The Hanwoo breeding program traditionally focused on male selection for carcase traits based on the progeny records, as these traits are difficult to measure directly on selection candidates. With the development genomic information, selection of progeny tested males can be replaced by selection on younger males based on the genomic test. Selecting females with genomic information could be of benefit as well, to increase prediction accuracy and reduced generation interval in the breeding nucleus, however this practice has not been incorporated into the Hanwoo breeding system. Chapter 6 of this thesis comprises a simulation study to assess potential genetic gain in selecting genotyped females and how this is influenced by factors like prediction accuracy, selection intensity, and generation interval. Both deterministic and stochastic simulation models were employed. The results demonstrated that implementing female selection using genomic information provided a predicted improvement in genetic gain by 5.9% and 10.8% in the deterministic and stochastic simulations, respectively. Prediction accuracy of female candidates emerged as the primary factor driving this genetic gain, and the use of genomic selection helped to increase this accuracy. These findings imply that there is a considerable benefit of implementing female selection with genomic information in the Hanwoo breeding system. Moreover, this approach can be extended to include not only carcase traits but also other traits, such as reproduction and growth traits.

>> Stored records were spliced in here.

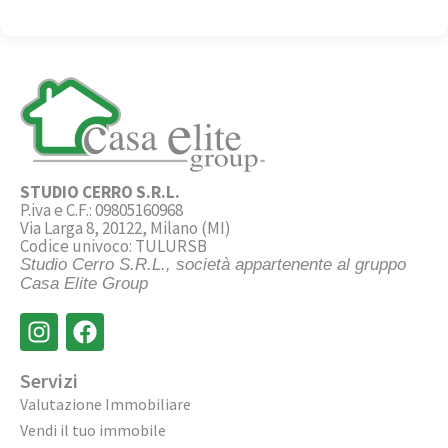
STUDIO CERRO S.R.L.
P.iva e C.F.: 09805160968
Via Larga 8, 20122, Milano (MI)
Codice univoco: TULURSB
Studio Cerro S.R.L., società appartenente al gruppo
Casa Elite Group
Servizi
Valutazione Immobiliare
Vendi il tuo immobile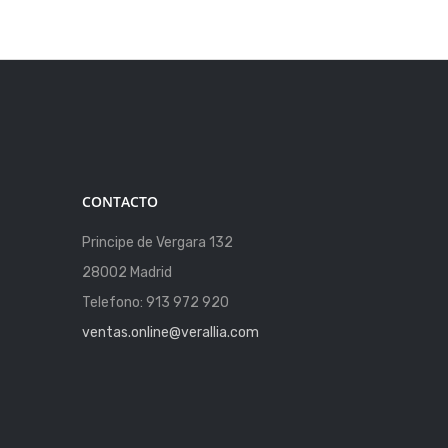
CONTACTO
Principe de Vergara 132
28002 Madrid
Telefono: 913 972 920
ventas.online@verallia.com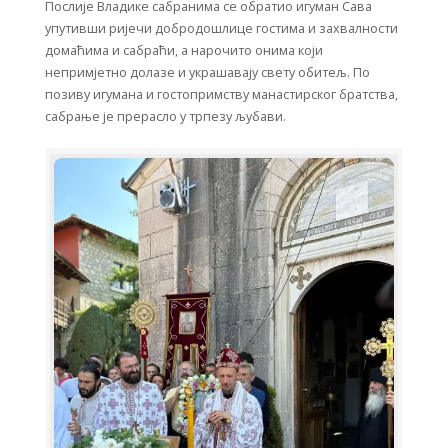
Послије Владике сабранима се обратио игуман Сава
упутивши ријечи добродошлице гостима и захвалности
домаћима и сабраћи, а нарочито онима који
непримјетно долазе и украшавају свету обитељ. По
позиву игумана и гостопримству манастирског братства,
сабрање је прерасло у трпезу љубави.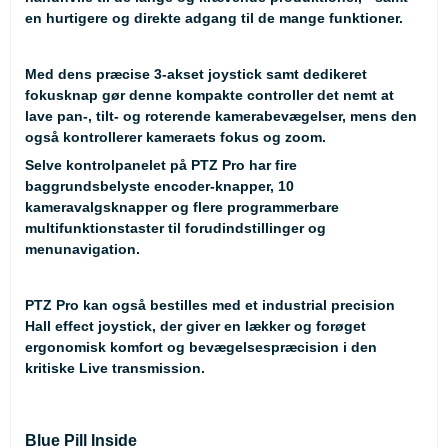
en hurtigere og direkte adgang til de mange funktioner.
Med dens præcise 3-akset joystick samt dedikeret
fokusknap gør denne kompakte controller det nemt at
lave pan-, tilt- og roterende kamerabevægelser, mens den
også kontrollerer kameraets fokus og zoom.
Selve kontrolpanelet på PTZ Pro har fire
baggrundsbelyste encoder-knapper, 10
kameravalgsknapper og flere programmerbare
multifunktionstaster til forudindstillinger og
menunavigation.
PTZ Pro kan også bestilles med et industrial precision
Hall effect joystick
, der giver en lækker og forøget
ergonomisk komfort og bevægelsespræcision i den
kritiske Live transmission.
Blue Pill Inside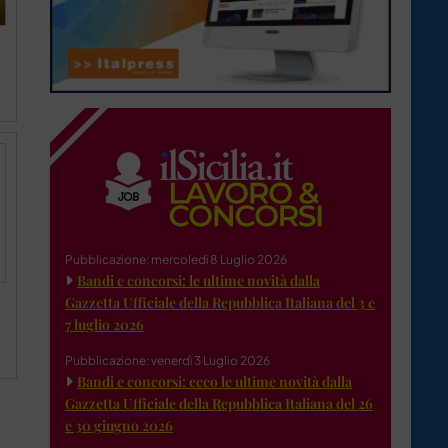
Pubblicazione: mercoledì 8 Luglio 2026
Bandi e concorsi: le ultime novità dalla
Gazzetta Ufficiale della Repubblica Italiana del 3 e
7 luglio 2026
Pubblicazione: venerdì 3 Luglio 2026
Bandi e concorsi: ecco le ultime novità dalla
Gazzetta Ufficiale della Repubblica Italiana del 26
e 30 giugno 2026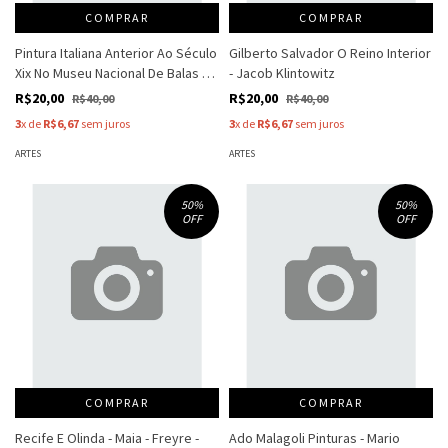
COMPRAR
COMPRAR
Pintura Italiana Anterior Ao Século
Gilberto Salvador O Reino Interior
Xix No Museu Nacional De Balas 1 -
- Jacob Klintowitz
Marques - Paternostro
R$20,00
R$20,00
R$40,00
R$40,00
3
x de
R$6,67
sem juros
3
x de
R$6,67
sem juros
ARTES
ARTES
50
%
50
%
OFF
OFF
COMPRAR
COMPRAR
Recife E Olinda - Maia - Freyre -
Ado Malagoli Pinturas - Mario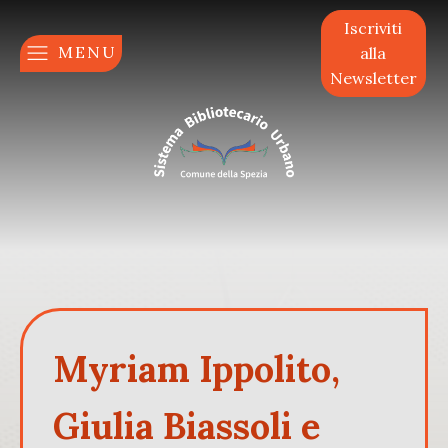
Iscriviti
MENU
alla
Newsletter
Myriam Ippolito,
Giulia Biassoli e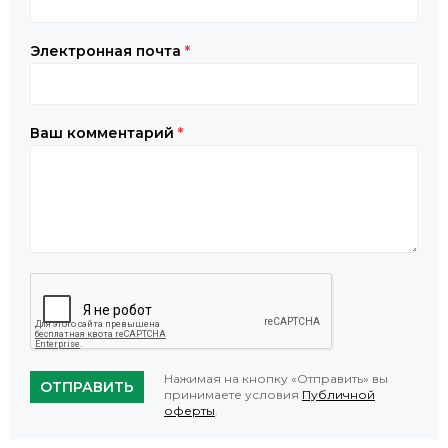
Электронная почта
*
Ваш комментарий
*
Нажимая на кнопку «Отправить» вы
ОТПРАВИТЬ
принимаете условия
Публичной
оферты
.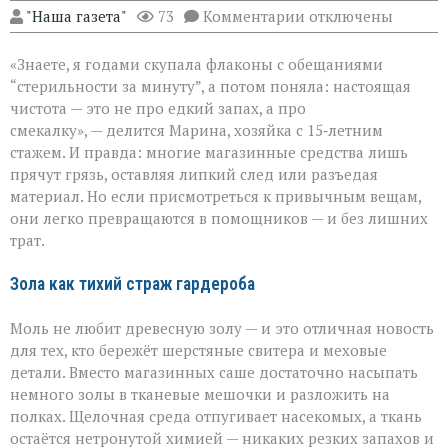
к
"Наша газета"
73
Комментарии
отключены
записи
Когда
«Знаете, я годами скупала флаконы с обещаниями
бытовая
химия
“стерильности за минуту”, а потом поняла: настоящая
бессильна:
чистота — это не про едкий запах, а про
хитрости
смекалку», — делится Марина, хозяйка с 15‑летним
для
идеальной
стажем. И правда: многие магазинные средства лишь
чистоты
прячут грязь, оставляя липкий след или разъедая
материал. Но если присмотреться к привычным вещам,
они легко превращаются в помощников — и без лишних
трат.
Зола как тихий страж гардероба
Моль не любит древесную золу — и это отличная новость
для тех, кто бережёт шерстяные свитера и меховые
детали. Вместо магазинных саше достаточно насыпать
немного золы в тканевые мешочки и разложить на
полках. Щелочная среда отпугивает насекомых, а ткань
остаётся нетронутой химией — никаких резких запахов и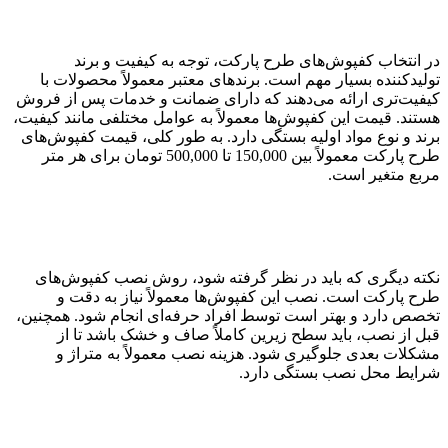
در انتخاب کفپوش‌های طرح پارکت، توجه به کیفیت و برند
تولیدکننده بسیار مهم است. برندهای معتبر معمولاً محصولات با
کیفیت‌تری ارائه می‌دهند که دارای ضمانت و خدمات پس از فروش
هستند. قیمت این کفپوش‌ها معمولاً به عوامل مختلفی مانند کیفیت،
برند و نوع مواد اولیه بستگی دارد. به طور کلی، قیمت کفپوش‌های
طرح پارکت معمولاً بین 150,000 تا 500,000 تومان برای هر متر
مربع متغیر است.
نکته دیگری که باید در نظر گرفته شود، روش نصب کفپوش‌های
طرح پارکت است. نصب این کفپوش‌ها معمولاً نیاز به دقت و
تخصص دارد و بهتر است توسط افراد حرفه‌ای انجام شود. همچنین،
قبل از نصب، باید سطح زیرین کاملاً صاف و خشک باشد تا از
مشکلات بعدی جلوگیری شود. هزینه نصب معمولاً به متراژ و
شرایط محل نصب بستگی دارد.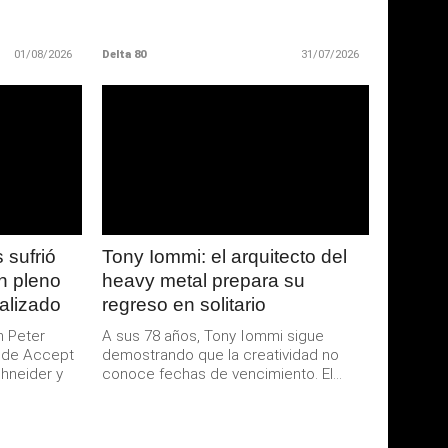
01/08/2026
Delta 80
31/07/2026
LEER
MAS
 sufrió
Tony Iommi: el arquitecto del
n pleno
heavy metal prepara su
talizado
regreso en solitario
n Peter
A sus 78 años, Tony Iommi sigue
e de Accept
demostrando que la creatividad no
hneider y
conoce fechas de vencimiento. El...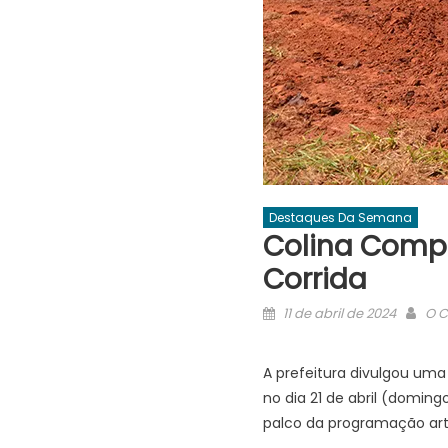
Destaques Da Semana
Colina Compl
Corrida
Posted
Aut
11 de abril de 2024
O C
on
A prefeitura divulgou um
no dia 21 de abril (doming
palco da programação artí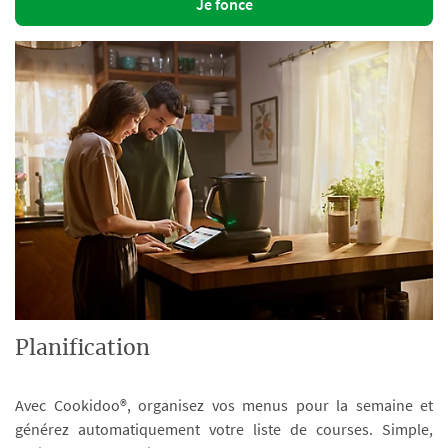
Je fonce
Planification
Avec Cookidoo®, organisez vos menus pour la semaine et
générez automatiquement votre liste de courses. Simple,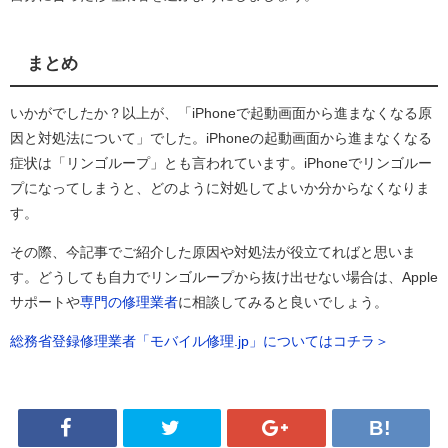
まとめ
いかがでしたか？以上が、「iPhoneで起動画面から進まなくなる原
因と対処法について」でした。iPhoneの起動画面から進まなくなる
症状は「リンゴループ」とも言われています。iPhoneでリンゴルー
プになってしまうと、どのように対処してよいか分からなくなりま
す。
その際、今記事でご紹介した原因や対処法が役立てればと思いま
す。どうしても自力でリンゴループから抜け出せない場合は、Apple
サポートや
専門の修理業者
に相談してみると良いでしょう。
総務省登録修理業者「モバイル修理.jp」についてはコチラ＞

The final chapter offers a discussion of the research and concludes with recommendations for future research directions. These recommendations encompass areas like prediction accuracy enhancement and novel breeding programs, aiming to further enhance the genetic improvement of Hanwoo. The thesis serves as a significant contribution to the understanding of Hanwoo breeding and paves the way for more efficient and effective breeding strategies in the future.